Making more than a few assumptions about the stance of a philosopher located at an Institute of Cognitive and Brain Sciences, as is Noe, I was delighted at the common language with which he and Fischl discussed Fischl’s paintings and the human condition.

In his book, graciously written for the layperson, Noe takes on the neuroscientists who think that finding consciousness in the firing of neurons awaits only better brain imaging technology.
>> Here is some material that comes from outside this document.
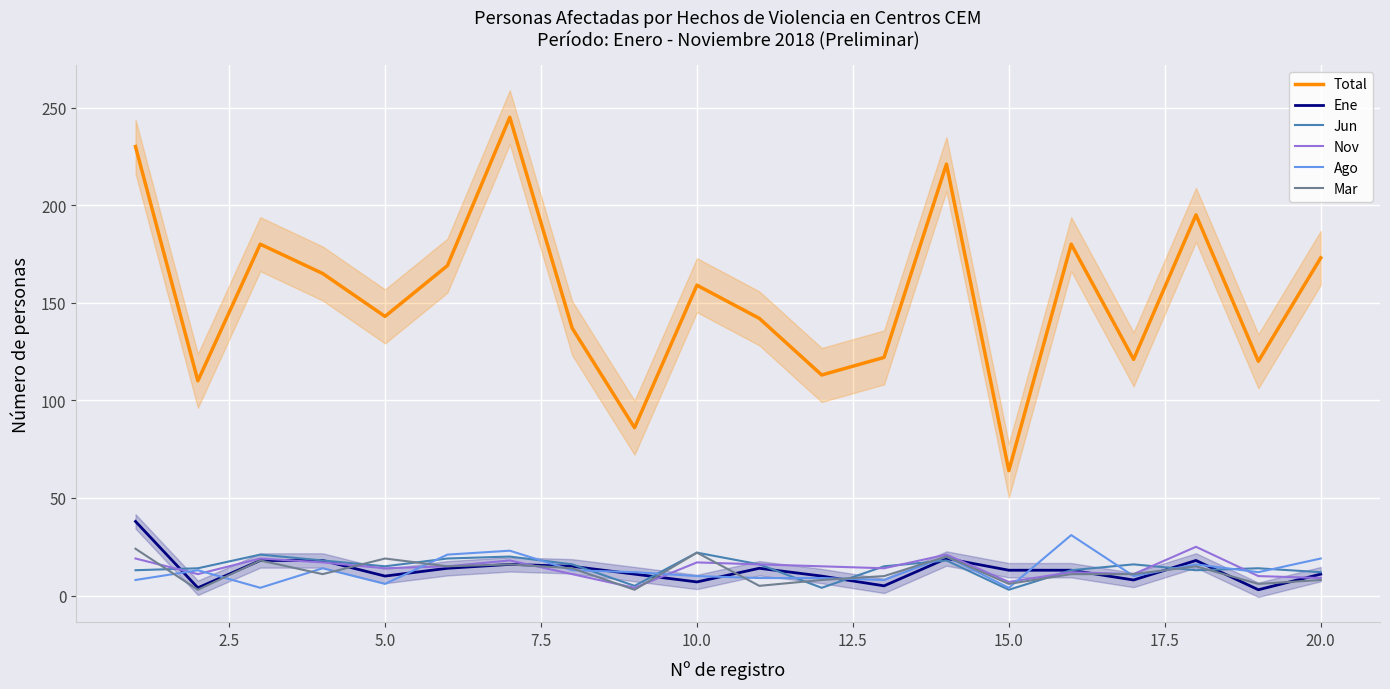

True or false: Jun and Total intersect in this chart.

False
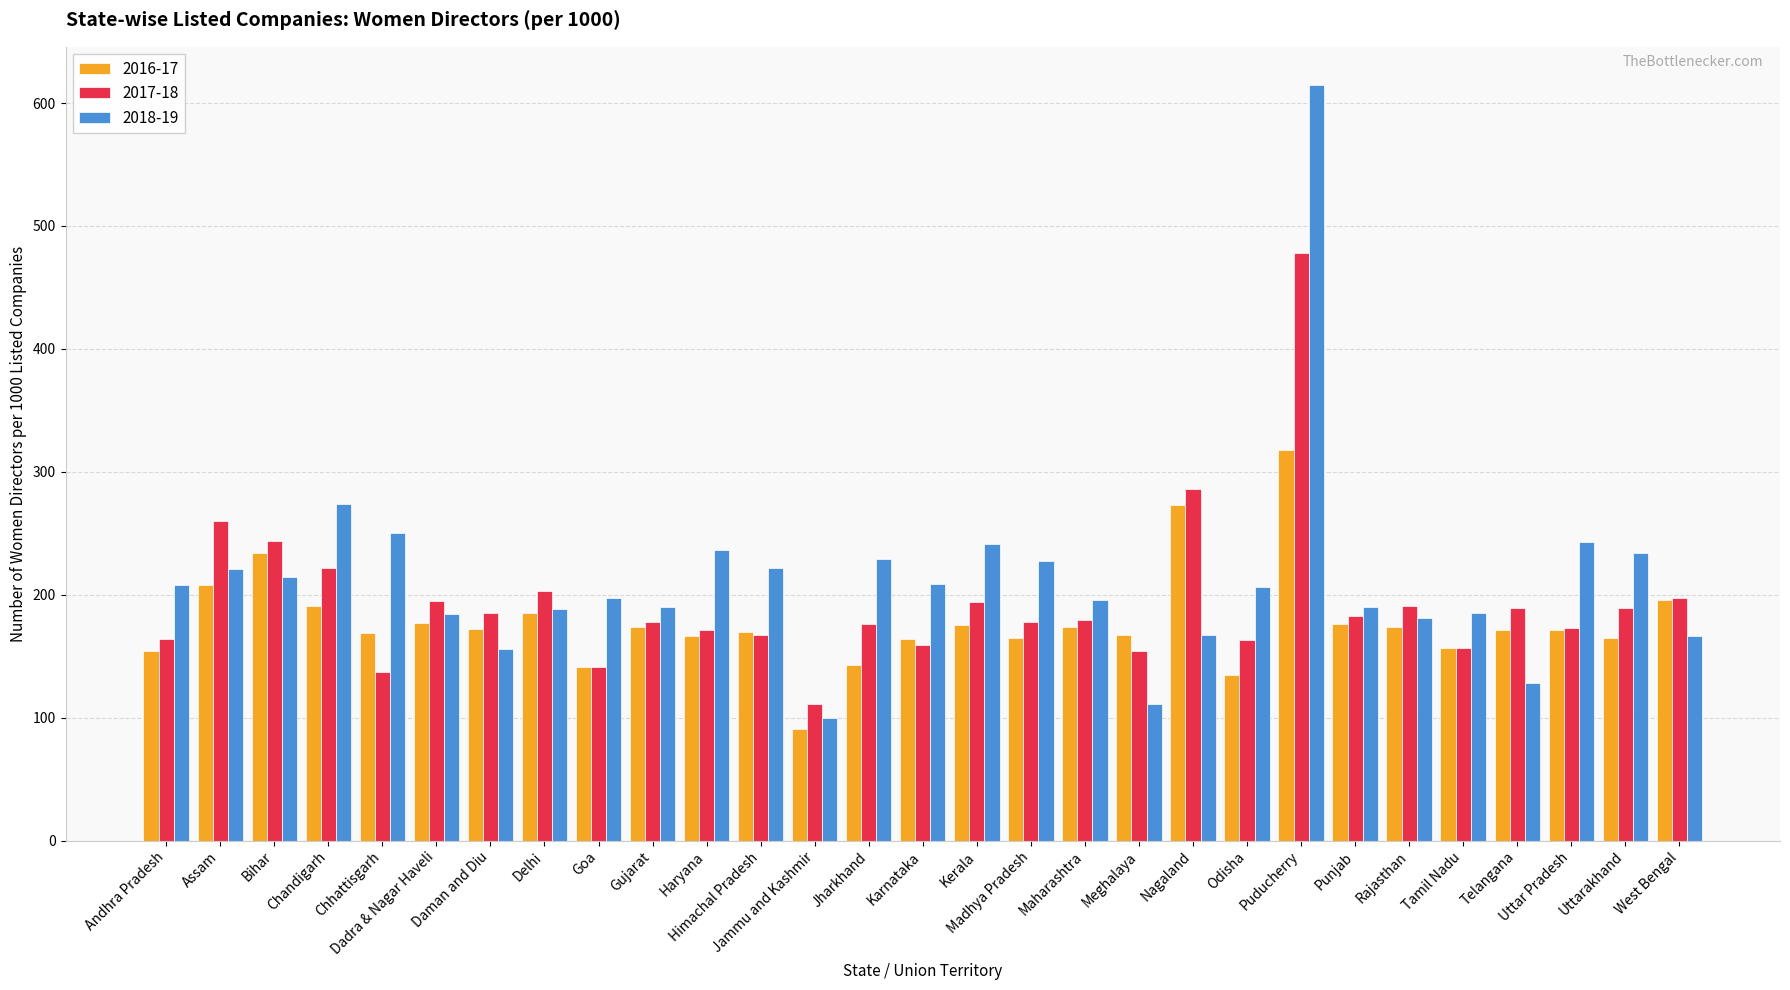

True or false: 2016-17 has a value of 135 at Odisha.

True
Consciousness, Noe argues, “is more like dancing than digestion.” Urging the reader to look no further than her/his own life, Noe demolishes boundaries most never question. “Where do you stop and the rest of the world begin?” he asks. “We spend our lives embodied, environmentally situated, with others.”

Hand in hand with the world of things that my students and I inadvertently bring to any discussion is a dualism that makes relationships such as thought/language, individual/group, and mind/body problematic, in need of explanation.  I have usurped Noe’s dance metaphor to make ordinary the unity of concepts that are both distinguishable and inseparable—activities, not things– and together, until the next time, we sweep the alienation of objectifying scientific psychology off the floor.

 

Chris Helm is a faculty member of the East Side Institute, primarily leading philosophy seminars for students from around the globe on issues of human development and growth. She is coordinator of the Fashion Institute of Technology’s Enterprise Center, where she develops programs for creative entrepreneurs, and also teaches entrepreneurship at the undergraduate and graduate level.